Last updated on: December 5, 2024, 09:05h.
Indoor casino smoking is allowed in 15 states that have commercial gambling facilities. In 2025, the odds are good that state lawmakers across the nation will consider whether it’s time to extinguish cigarettes and cigars and provide gaming workers a smoke-free workplace.
CEASE — Casino Employees Against Smoking Effects — is leading the campaign to make all commercial casinos free of secondhand smoke. CEASE originated in New Jersey after indoor smoking was allowed to return to the nine casinos in Atlantic City following a temporary ban during the pandemic.
The grassroots coalition gained the political and financial backing of the American Nonsmokers’ Rights Foundation (ANRF), a national nonprofit committed to preventing the harmful effects of secondhand smoke. Together, CEASE and ANRF are lobbying lawmakers in states where casino smoking remains to pass laws to force smokers outside.
They haven’t yet been successful, as no state has adjusted its smoking regulations related to casinos. But the anti-smoking advocates think 2025 could see the odds tip in their favor.
State in Focus
CEASE leaders are focused on several states where opinions are seemingly changing in favor of smoking bans.
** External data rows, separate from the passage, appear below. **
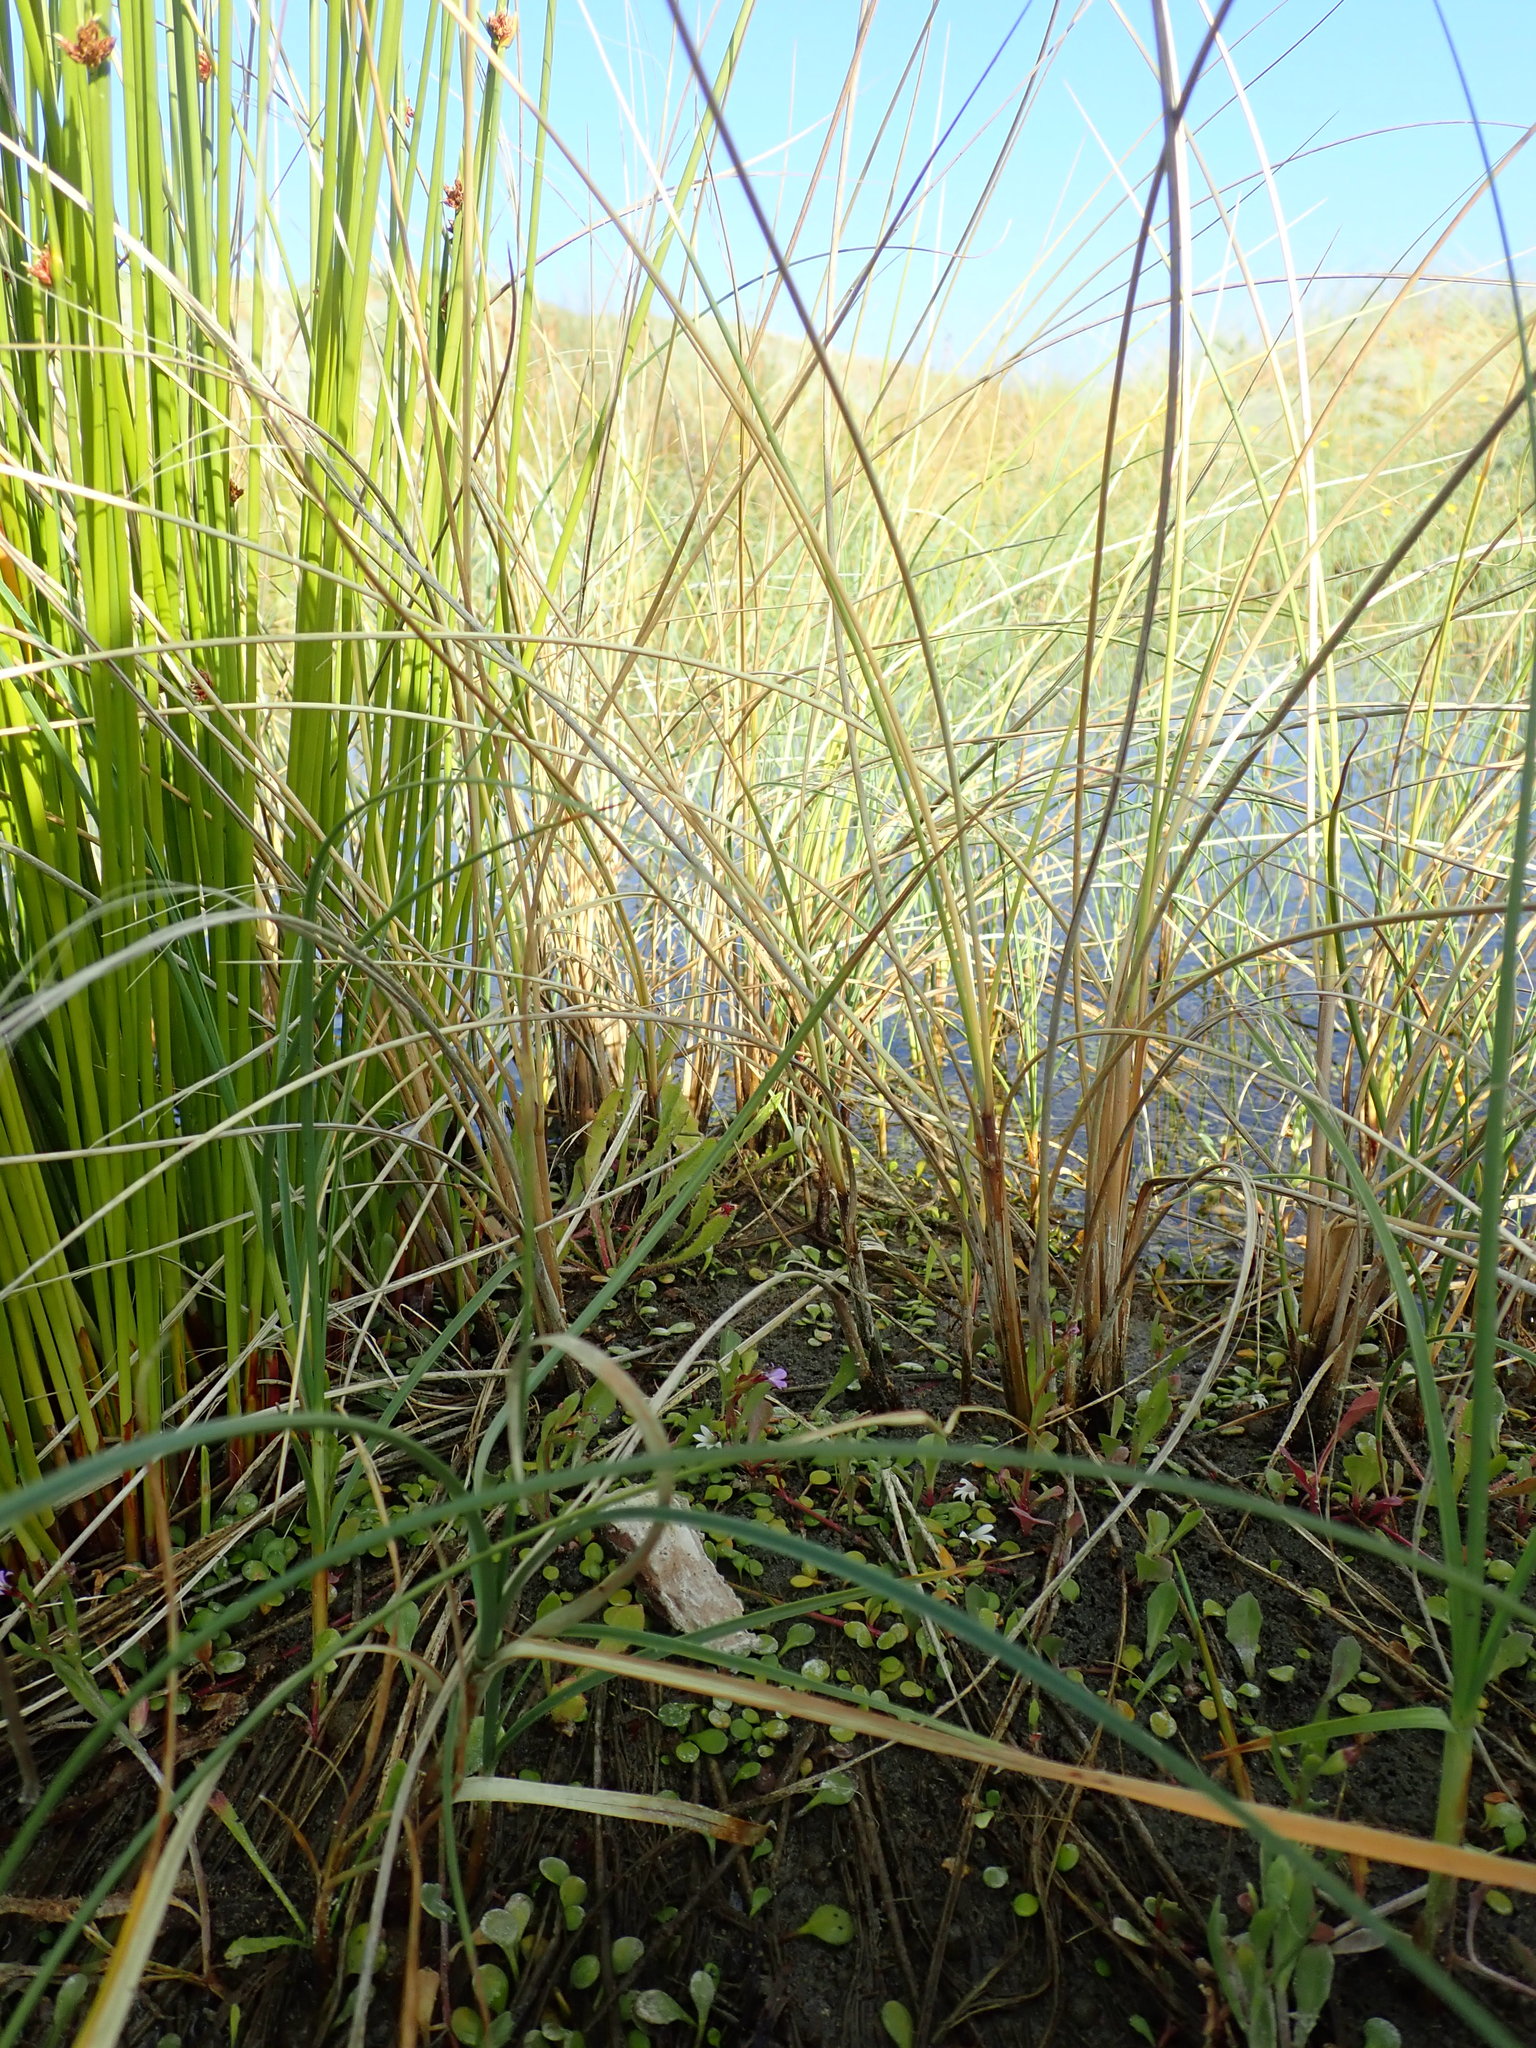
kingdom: Plantae
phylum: Tracheophyta
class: Magnoliopsida
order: Asterales
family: Campanulaceae
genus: Lobelia
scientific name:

CEASE has expanded from New Jersey with active chapters in Kansas, Michigan, Missouri, Nevada, Pennsylvania, Rhode Island, and Virginia.
New Jersey, Kansas, and Missouri seem likeliest to act on tobacco bills next year. Legislation is expected in those states to overall those states’ clean indoor air laws to end the gaming smoking exemptions.
The dangers of secondhand smoke have long been known. The CDC says there is no safe level of exposure to secondhand smoke, and the only way to fully protect workers and gamblers is for casinos to be 100% smoke-free. Designated smoking areas are largely ineffective, as are most air filtration systems, the national public health agency found in a 2023 study.
Last month, the Office of the U.S. Surgeon General reported that despite cigarette smoking among youth and adults reaching the lowest levels ever recorded during the past decade, more than 19K deaths are attributable to secondhand smoke exposure each year. Nearly 500K people die each year in the U.S. from cigarette smoking.
Casino workers have waited far too long to be afforded the same protections as other workers. We have countless colleagues who are now subjected to inhalers and oxygen tanks or have been diagnosed with cancer after working in smoke-filled casinos,” said Pete Naccarelli, co-founder of CEASE.
The Surgeon General’s report detailed that secondhand smoke most impacts people “who spend extended amounts of time in environments where smoking occurs.” The report specified casino workers as being “at an increased health risk.”
Smoking Prevalence
The casino lobby maintains that smoking bans are bad for business and lead to layoffs. Determining if that’s true depends on which research one reads, and which side of the argument commissioned the study.
What is known is that smoking rates continue to decline. The CDC says less than 20% of the adult population smokes, but tobacco products remain the leading cause of preventable disease and death.